Now, assume only 10,800 square feet of the garage floor are to be used for a banquet or an event with tables and chairs. The building code assigns a floor area of 15 square feet per occupant for this type of unconcentrated assembly without fixed seats. This will result in an occupant load of 720 (10,800 square feet divided by 15 square feet per occupant) for the floor area. The required stairway width must be equal to or greater than the occupant load multiplied by .3 inches per occupant. This results in 216 inches of required stairway width (720 x .3 inches per occupant) but only 88 inches of exit width exists in the two stairs of a garage. There is insufficient exit capacity! Also, when there are more than 500 occupants, three separate exits are required. Finally, the allowable travel distances to exits in garages and assembly-use buildings are different.

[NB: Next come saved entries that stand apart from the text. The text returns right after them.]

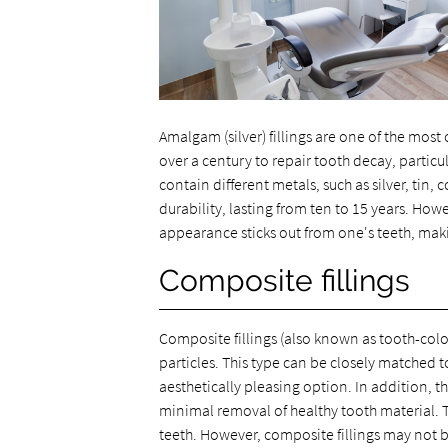
Amalgam (silver) fillings are one of the mos
over a century to repair tooth decay, particul
contain different metals, such as silver, tin
durability, lasting from ten to 15 years. Howe
appearance sticks out from one's teeth, maki
Composite fillings
Composite fillings (also known as tooth-color
particles. This type can be closely matched t
aesthetically pleasing option. In addition, th
minimal removal of healthy tooth material. T
teeth. However, composite fillings may not 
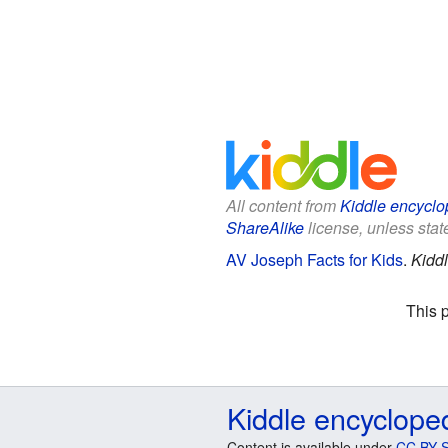
All content from
Kiddle encyclo
ShareAlike
license, unless state
AV Joseph Facts for Kids
.
Kidd
This 
Kiddle encyclope
Content is available under
CC BY-S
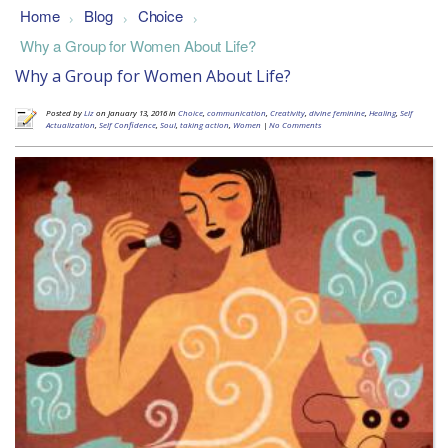
Home
Blog
Choice
>
>
>
Why a Group for Women About Life?
Why a Group for Women About Life?
Posted by
Liz
on January 13, 2016 in
Choice
,
communication
,
Creativity
,
divine feminine
,
Healing
,
Self
Actualization
,
Self Confidence
,
Soul
,
taking action
,
Women
|
No Comments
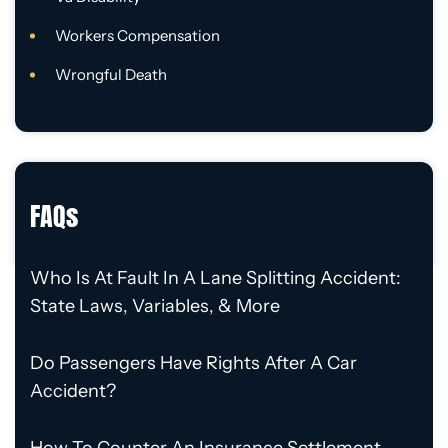
Workers Compensation
Wrongful Death
FAQs
Who Is At Fault In A Lane Splitting Accident:
State Laws, Variables, & More
Do Passengers Have Rights After A Car
Accident?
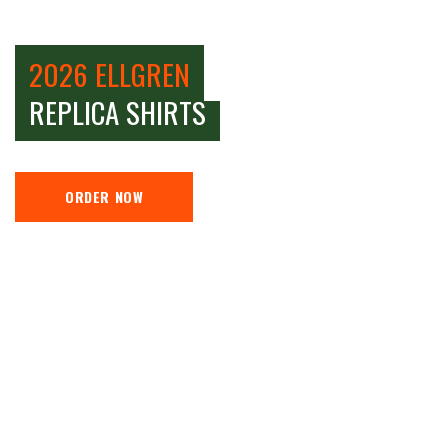
2026 ELLGREN
REPLICA SHIRTS
ORDER NOW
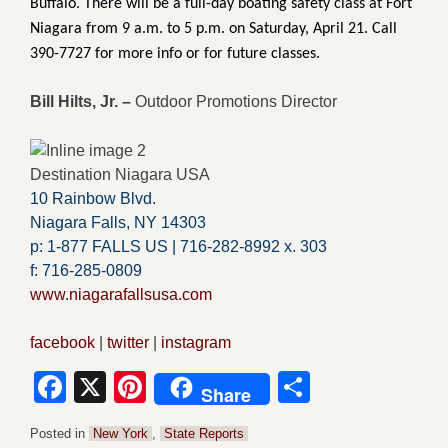
Buffalo. There will be a full-day boating safety class at Fort
Niagara from 9 a.m. to 5 p.m. on Saturday, April 21. Call
390-7727 for more info or for future classes.
Bill Hilts, Jr. –
Outdoor Promotions Director
Destination Niagara USA
10 Rainbow Blvd.
Niagara Falls, NY 14303
p: 1-877 FALLS US |
716-282-8992 x.
303
f:
716-285-0809
www.niagarafallsusa.com
facebook
|
twitter
|
instagram
Facebook
X
Pinterest
Share
Share
Posted in
New York
,
State Reports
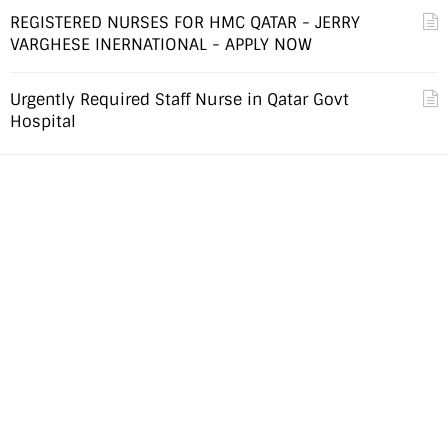
REGISTERED NURSES FOR HMC QATAR - JERRY
VARGHESE INERNATIONAL - APPLY NOW
Urgently Required Staff Nurse in Qatar Govt
Hospital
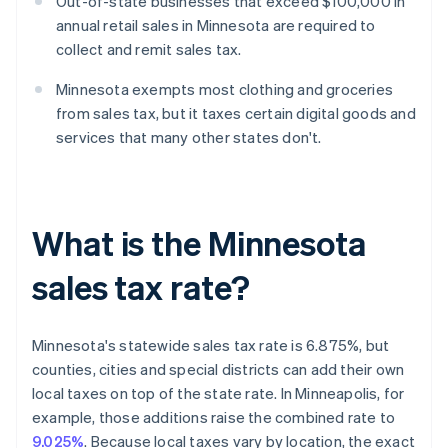
Out-of-state businesses that exceed $100,000 in
annual retail sales in Minnesota are required to
collect and remit sales tax.
Minnesota exempts most clothing and groceries
from sales tax, but it taxes certain digital goods and
services that many other states don't.
What is the Minnesota
sales tax rate?
Minnesota's statewide sales tax rate is 6.875%, but
counties, cities and special districts can add their own
local taxes on top of the state rate. In Minneapolis, for
example, those additions raise the combined rate to
9.025%
. Because local taxes vary by location, the exact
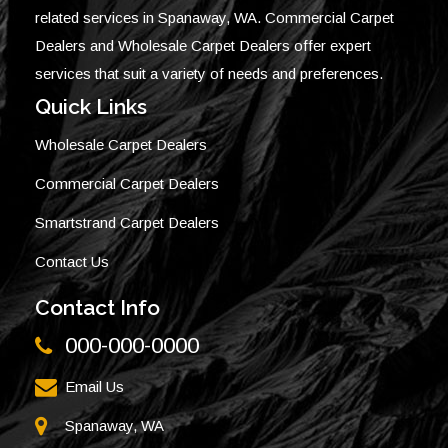
related services in Spanaway, WA. Commercial Carpet
Dealers and Wholesale Carpet Dealers offer expert
services that suit a variety of needs and preferences.
Quick Links
Wholesale Carpet Dealers
Commercial Carpet Dealers
Smartstrand Carpet Dealers
Contact Us
Contact Info
000-000-0000
Email Us
Spanaway, WA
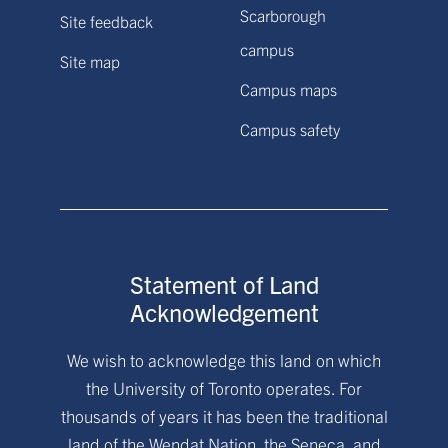
Scarborough
Site feedback
campus
Site map
Campus maps
Campus safety
Statement of Land
Acknowledgement
We wish to acknowledge this land on which
the University of Toronto operates. For
thousands of years it has been the traditional
land of the Wendat Nation, the Seneca, and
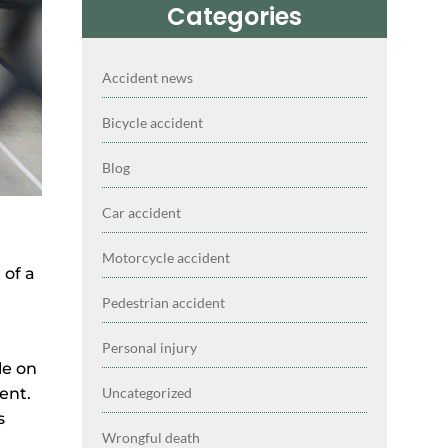
Categories
Accident news
Bicycle accident
Blog
Car accident
Motorcycle accident
 of a
Pedestrian accident
Personal injury
le on
Uncategorized
ent.
s
Wrongful death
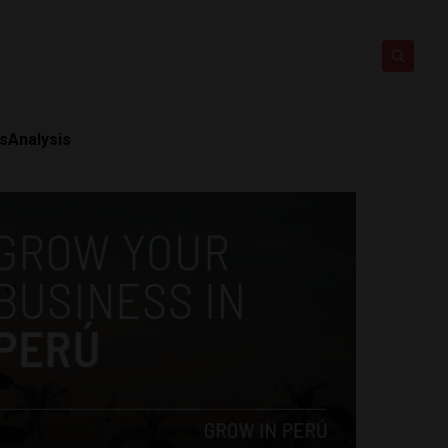
ts
Analysis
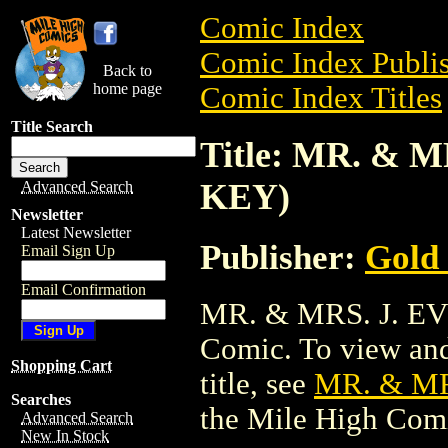
Comic Index
Comic Index Publis
Back to
home page
Comic Index Titles
Title Search
Title: MR. & 
KEY)
Advanced Search
Newsletter
Latest Newsletter
Publisher:
Gold
Email Sign Up
Email Confirmation
MR. & MRS. J. EV
Comic. To view and 
Shopping Cart
title, see
MR. & MR
Searches
the Mile High Com
Advanced Search
New In Stock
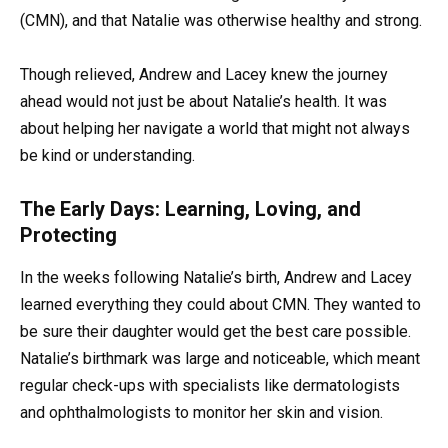
(CMN), and that Natalie was otherwise healthy and strong.
Though relieved, Andrew and Lacey knew the journey
ahead would not just be about Natalie’s health. It was
about helping her navigate a world that might not always
be kind or understanding.
The Early Days: Learning, Loving, and
Protecting
In the weeks following Natalie’s birth, Andrew and Lacey
learned everything they could about CMN. They wanted to
be sure their daughter would get the best care possible.
Natalie’s birthmark was large and noticeable, which meant
regular check-ups with specialists like dermatologists
and ophthalmologists to monitor her skin and vision.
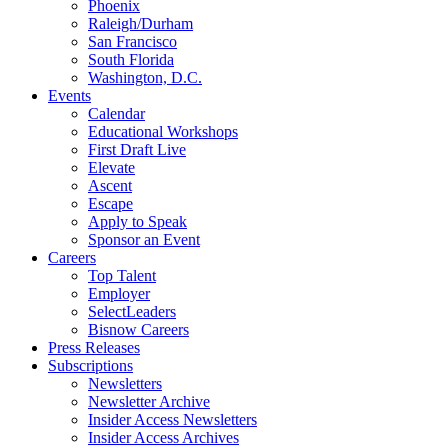
Phoenix
Raleigh/Durham
San Francisco
South Florida
Washington, D.C.
Events
Calendar
Educational Workshops
First Draft Live
Elevate
Ascent
Escape
Apply to Speak
Sponsor an Event
Careers
Top Talent
Employer
SelectLeaders
Bisnow Careers
Press Releases
Subscriptions
Newsletters
Newsletter Archive
Insider Access Newsletters
Insider Access Archives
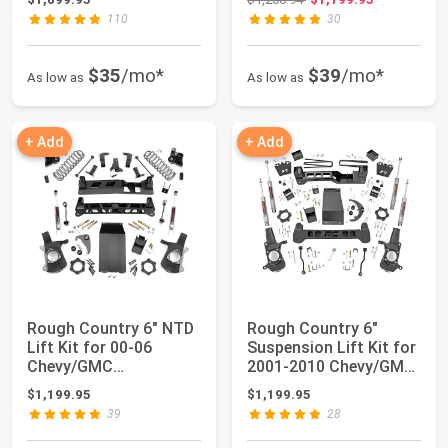
110
30
$35
/mo*
$39
/mo*
As low as
As low as
+ Add
+ Add
Rough Country 6" NTD
Rough Country 6"
Lift Kit for 00-06
Suspension Lift Kit for
Chevy/GMC
2001-2010 Chevy/GMC
Tahoe/Yukon 2WD/4WD
2500HD 4WD ...
$1,199.95
$1,199.95
- ...
39
28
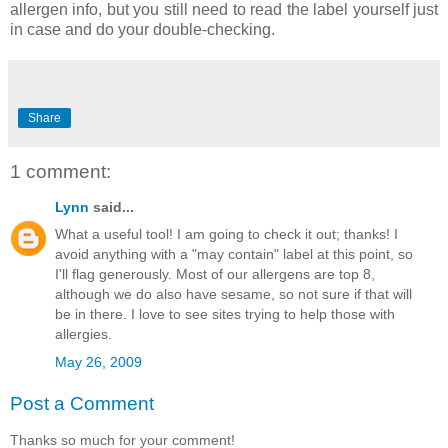
allergen info, but you still need to read the label yourself just
in case and do your double-checking.
Share
1 comment:
Lynn
said...
What a useful tool! I am going to check it out; thanks! I
avoid anything with a "may contain" label at this point, so
I'll flag generously. Most of our allergens are top 8,
although we do also have sesame, so not sure if that will
be in there. I love to see sites trying to help those with
allergies.
May 26, 2009
Post a Comment
Thanks so much for your comment!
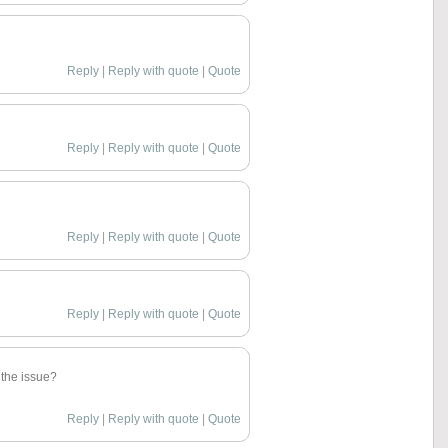
Reply
|
Reply with quote
|
Quote
Reply
|
Reply with quote
|
Quote
Reply
|
Reply with quote
|
Quote
Reply
|
Reply with quote
|
Quote
 the issue?
Reply
|
Reply with quote
|
Quote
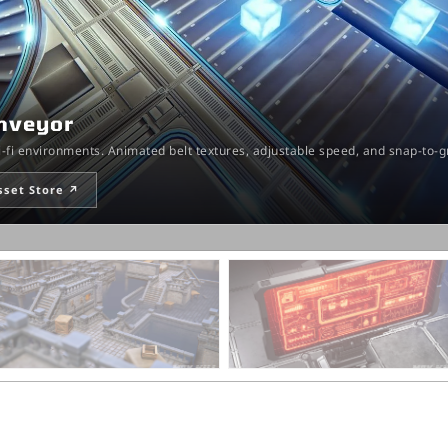
onveyor
ci-fi environments. Animated belt textures, adjustable speed, and snap-to-
sset Store ↗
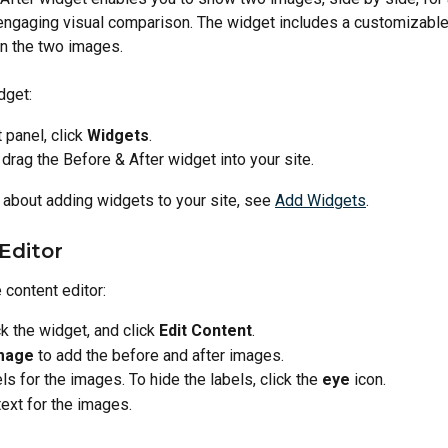
engaging visual comparison. The widget includes a customizable 
 the two images.
dget:
t panel, click 
Widgets
.
 drag the Before & After widget into your site.
 about adding widgets to your site, see 
Add Widgets
.
Editor
 content editor:
ck the widget, and click 
Edit Content
.
mage
 to add the before and after images.
ls for the images. To hide the labels, click the 
eye
 icon.
text for the images.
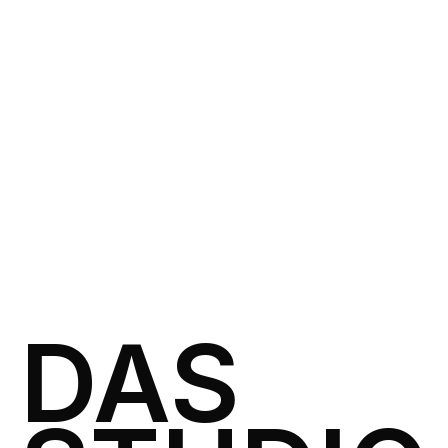
VIEW
ART DIRECTION
2 weeks
SOFT SIGNAL
SOFT SIGNAL
DAS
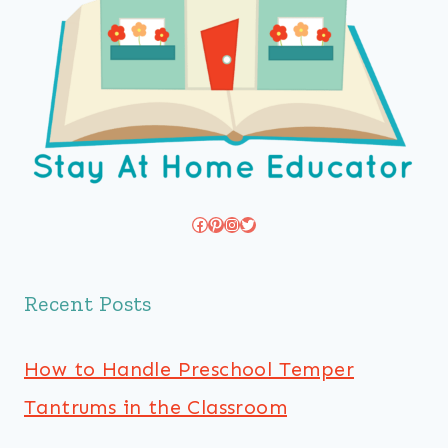
Facebook
Pinterest
Instagram
Twitter
Recent Posts
How to Handle Preschool Temper
Tantrums in the Classroom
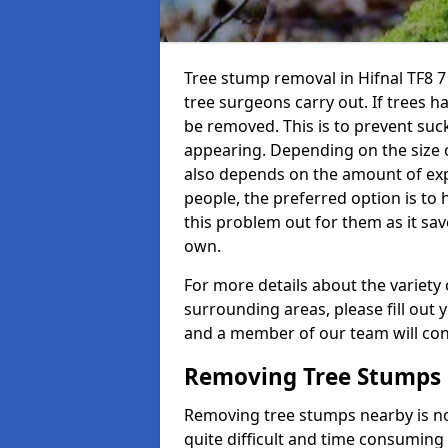
Tree stump removal in Hifnal TF8 7 
tree surgeons carry out. If trees h
be removed. This is to prevent su
appearing. Depending on the size of 
also depends on the amount of exp
people, the preferred option is to
this problem out for them as it sav
own.
For more details about the variety 
surrounding areas, please fill out 
and a member of our team will cont
Removing Tree Stumps
Removing tree stumps nearby is not
quite difficult and time consuming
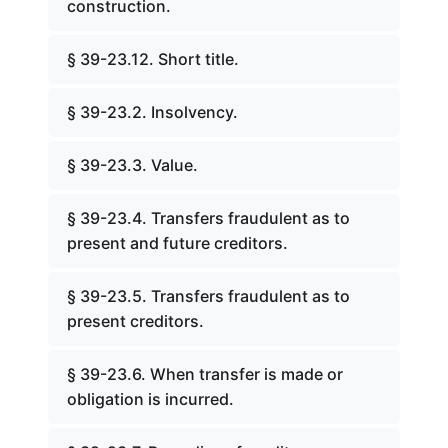
construction.
§ 39-23.12. Short title.
§ 39-23.2. Insolvency.
§ 39-23.3. Value.
§ 39-23.4. Transfers fraudulent as to
present and future creditors.
§ 39-23.5. Transfers fraudulent as to
present creditors.
§ 39-23.6. When transfer is made or
obligation is incurred.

Ultimately, the authority having jurisdiction, such as the fire marshal or other building official, will determine what is allowed and permissible in their territory. If they know or are informed that an open garage generally has a 40 PSF live load with no sprinklers, no fire alarm, no mechanical ventilation, no enclosed stairs, and a low occupant load compared to a comparably-sized assembly building’s 100 PSF live load, sprinklers, fire alarm, enclosed stairs and high occupant load, it is likely they will not allow an assembly event to occur in a parking garage.

Obviously, parking garages generally are inadequate as venues for people-gathering events when viewed from a structural, fire protection, and exit capacity perspective. Typically, parking garages are for the storage of passenger vehicles, not parties.